BoysenWR, EllisonJS, KimC, et al.Multi-institutional review of outcomes and complications of robot-assisted laparoscopic extravesical ureteral reimplantation for treatment of primary vesicoureteral reflux in children. J Urol, 2017; 197:1555–1561.AbrahamGP, DasK, RamaswamiK, et al.Laparoscopic dismemberment, excisional tailoring, reimplantation with antireflux: Megamanagement for megaureter. J Endourol Part B, Videourology. 2011, DOI: 10.1089/vid.2011.0049.AbrahamGP, DasK, RamaswamiK, et al.Laparoscopic reconstruction for obstructive megaureter: Single institution experience with short- and intermediate-term outcomes. J Endourol, 2012;26:1187–1191.VillanuevaCA. Extracorporeal ureteral tailoring during HIDES laparoscopic robotic-assisted ureteral reimplantation for megaureter. J Pediatr Urol, 2015; 11:362–363.LopezM, GanderR, RoyoG, VarletF, AsensioM. Laparoscopic-assisted extravesical ureteral reimplantation and extracorporeal ureteral tapering repair for primary obstructive megaureter in children. J Laparoendosc Adv Surg Tech A, 2017; 27:851–857.
Tips and Tricks for Safe Morcellation with the Lumenis VERSACUT
Danielle Whiting, DHMSA, BSc(Hons), MBBS, MRCS, and Mark Cynk, MBBS, MSc, FRCS(Urol)
Department of Urology, Maidstone and Tunbridge Wells NHS Trust, Maidstone Hospital, Maidstone, United Kingdom.
Introduction: Holmium laser enucleation of the prostate (HoLEP) is an effective treatment option for bladder outflow obstruction secondary to prostatic enlargement. However, concerns about bladder mucosal injuries secondary to morcellation of the prostatic adenoma after enucleation slow the learning curve and prevent some urologists from learning the procedure. We reviewed 13 years of experience in a single center and suggest some tips and tricks to perform a safe and quick morcellation.
Materials and Methods: A retrospective review of a prospective database of all HoLEP procedures performed by or under supervision of a single consultant urological surgeon was undertaken. Laser enucleation was performed using the Lumenis Pulse™ 120 Holmium laser and morcellation with the Lumenis VERSACUT™ tissue morcellator system. Data were recorded for morcellation time, retrieval time, and specimen weight and all case notes were reviewed for morcellation injury.

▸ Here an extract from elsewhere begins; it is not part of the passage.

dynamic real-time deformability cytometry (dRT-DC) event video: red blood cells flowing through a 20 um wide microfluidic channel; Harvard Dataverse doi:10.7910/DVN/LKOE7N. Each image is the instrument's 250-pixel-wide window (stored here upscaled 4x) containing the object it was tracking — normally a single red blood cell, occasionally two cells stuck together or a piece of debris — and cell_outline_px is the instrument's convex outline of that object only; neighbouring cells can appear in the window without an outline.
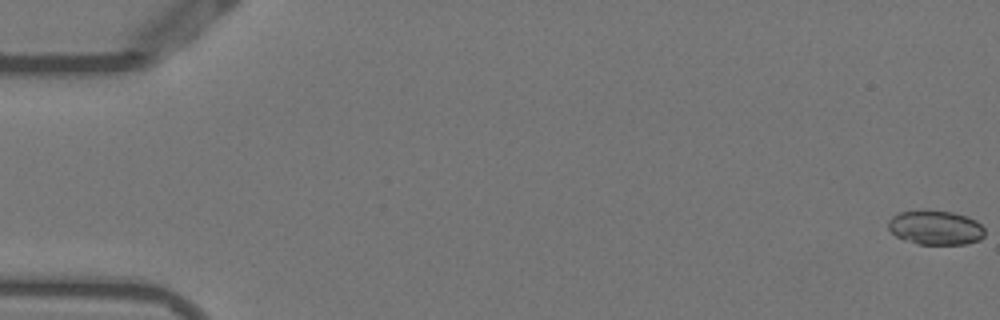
{"species": "Egyptian fruit bat (a non-hibernating species)", "species_latin": "Rousettus aegyptiacus", "temperature_condition": "warm", "stored_images_in_passage": 49, "camera_frame_rate_fps": 3000, "um_per_image_px": 0.085, "animal": {"sex": "female"}, "frame": {"image": 1, "passage_image": 1, "time_ms": 0.0, "image_size_px": [1000, 320], "cell_outline_px": [[984, 236], [980, 240], [968, 244], [920, 244], [896, 236], [888, 228], [888, 220], [892, 216], [900, 212], [924, 208], [952, 212], [976, 220], [984, 228]], "centroid_in_image_um": [79.52, 19.32], "position_along_channel_um": 5.5, "area_um2": 19.54}}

Results: Between December 2003 and March 2017, 1016 cases of HoLEP were performed at our center. Median patient age was 72 years (range 41–95). Median time required for morcellation was 10 minutes (range 1–120) (n = 525). The median specimen weight in these patients was 30 g (range 0.7–256) (n = 502). Retrieval of the remaining prostatic adenoma using a cold curette was necessary in 36 (6.9%) cases; median time for retrieval was 5 minutes (range 1–65). Of the 1016 cases performed, there was no incidence of bladder mucosal injury.
Conclusions: Our case series using the Lumenis Versacut™ tissue morcellator demonstrates that morcellation can be performed quickly and safely. These are some of the tips and tricks that are used at our center. (1) Make a smooth transition to morcellation without emptying the bladder to prevent bleeding that could interfere with vision during morcellation. (2) Use two ports of irrigation to keep the bladder full and, therefore, away from the morcellator. (3) Ensure the irrigation fluid does not run out to also keep the bladder full. (4) If the adenoma stops “dancing,” drop it and re-engage to prevent it from becoming polished and difficult to remove. (5) Flush the inner blade should the suction stop working. (6) Slow down morcellation when pieces become small to prevent them falling off the morcellator. (7) Use a cold curette to remove any small polished “beachballs.” (8) Always check the prostatic fossa for any hiding pieces of prostatic adenoma. By following these tips and tricks, morcellation after prostate enucleation can be performed quickly and safely.